Richard Turner

Personal information
- Full name: Richard John Turner
- Date of birth: 20 July 1864
- Place of birth: Kilmarnock, Scotland
- Date of death: 28 March 1944 (aged 79)
- Place of death: Birmingham, England
- Position: Right-back

Senior career*
- Years: Team / Apps / (Gls)
- 1870s: Notts County
- 1882–1883: Manchester Association
- 1883–1884: Bolton Association
- 1884–1886: Blackburn Rovers
- 1886–1887: Crusaders
- 1887–1891: London Caledonians

= Richard Turner (footballer, born 1864) =

English footballer

Richard John Turner was a Scottish footballer who won the FA Cup with Blackburn Rovers in 1885 and 1886.

==Personal life==

Turner was born in Kilmarnock, Ayrshire, on 20 July 1864, one of 10 sons of Frederick and Charlotte (née Escudier) Turner; his father was the agent for John Bentinck, 5th Duke of Portland, and worked on the duke's Scottish estates from 1858 to 1878.

==Football career==

Turner was a right-back and nicknamed "Iron Turner" for his steely play.

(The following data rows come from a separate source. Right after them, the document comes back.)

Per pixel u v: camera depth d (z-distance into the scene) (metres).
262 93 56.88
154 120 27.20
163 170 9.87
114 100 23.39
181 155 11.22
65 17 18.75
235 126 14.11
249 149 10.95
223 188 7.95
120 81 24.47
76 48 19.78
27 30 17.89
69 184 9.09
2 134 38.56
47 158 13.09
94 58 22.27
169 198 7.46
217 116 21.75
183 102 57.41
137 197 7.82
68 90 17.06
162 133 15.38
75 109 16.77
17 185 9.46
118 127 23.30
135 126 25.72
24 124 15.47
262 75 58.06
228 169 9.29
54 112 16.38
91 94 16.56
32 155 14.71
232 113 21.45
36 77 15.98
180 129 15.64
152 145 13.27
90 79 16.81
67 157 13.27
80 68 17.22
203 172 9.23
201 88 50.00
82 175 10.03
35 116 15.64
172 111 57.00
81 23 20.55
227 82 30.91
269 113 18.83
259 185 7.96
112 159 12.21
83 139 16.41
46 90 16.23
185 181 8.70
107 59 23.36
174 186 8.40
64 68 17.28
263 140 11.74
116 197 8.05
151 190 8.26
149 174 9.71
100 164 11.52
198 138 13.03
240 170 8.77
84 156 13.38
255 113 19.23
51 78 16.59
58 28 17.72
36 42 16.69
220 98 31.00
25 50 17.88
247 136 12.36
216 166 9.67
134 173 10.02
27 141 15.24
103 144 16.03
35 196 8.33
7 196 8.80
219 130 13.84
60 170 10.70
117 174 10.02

His is noted as having played for Notts County, a club local to the family after it moved to Mansfield Woodhouse in 1878. He moved from there to Manchester Association in October 1882 (where he played as half-back) He put in a "much admired" performance representing the North of England against Bolton Wanderers at the latter's Pike Lane ground in April 1883. This brought him to the attention of the better clubs in Bolton; the media reported that he was to play for Halliwell in 1883–84, but instead he ended up with the new Bolton Association - a staunchly amateur side - for the season.

Turner duly made his FA Cup debut in the first round of the 1883–84 competition for Bolton Association, as full-back in the club's 5–1 win over Bradshaw. He also impressed in the second round defeat against Bolton Wanderers.

At the start of the 1884–85 season, he assisted Blackburn Rovers in a couple of friendlies, and the move was made permanent. He quickly became one of the Rovers' regular full-backs His first competitive match was a fraught 3–2 win over Blackburn Olympic in the second round of the 1884–85 FA Cup, and he also played in the last three rounds, including the final, contributing to Rovers beating Queen's Park to claim the trophy for the second time. Turner also played as right-back for Rovers in its Lancashire Senior Cup final success over Blackburn Olympic the same month.

He played in the Rovers' first two ties in the 1885–86 FA Cup, and was the club's nominated umpire in its fifth round win over Staveley, Hugh McIntyre taking his right-back berth. McIntyre was soon advanced to a half-back position to allow Turner to take his place back at right-back, and he struggled through the final against West Bromwich Albion with an ankle injury, which persuaded the Rovers not to assent to the optional extra-time. He recovered in time for the replay, which Rovers won 2–1.

His final game for Rovers was a disappointment - the club lost its hold on the Lancashire Senior Cup by losing to Bolton Wanderers the week after the final replay. He moved to London soon afterwards, and joined the Crusaders club, which had recently moved to Leyton. However he only played for the club for one season, which included his last FA Cup ties, as he joined the London Caledonians in 1887–88, whom he represented in the London Senior Cup. He represented the Callies on and off the pitch (especially as referee) until 1890–91; his move to Birmingham ended his football career.

==Post-football==

Turner eloped with Jane Hayton Greenbank in early 1886, and the couple married in Hammersmith on 1 March 1886, one month before the Cup final; they had three daughters and two sons. The couple divorced in 1909.

By 1891, Turner was a solicitor's clerk in Birmingham, and after qualification as a solicitor eventually became a partner in the firm of Beale & Co. in Newhall Street in the city. He was also a councillor on the Solihull Rural Council, and chairman of its urban council successor in 1935–36. He took ill returning from the Liverpool Assizes in January 1944, and was forced to retire; he died two months later.

One of his sons had pre-deceased him, but the other - Frederick Richard Gordon Turner - had been made a vice-admiral in 1942 and was made a Knight Commander of the Bath in 1943, and was Engineer-in-Chief of the Fleet from 1942 to 1945.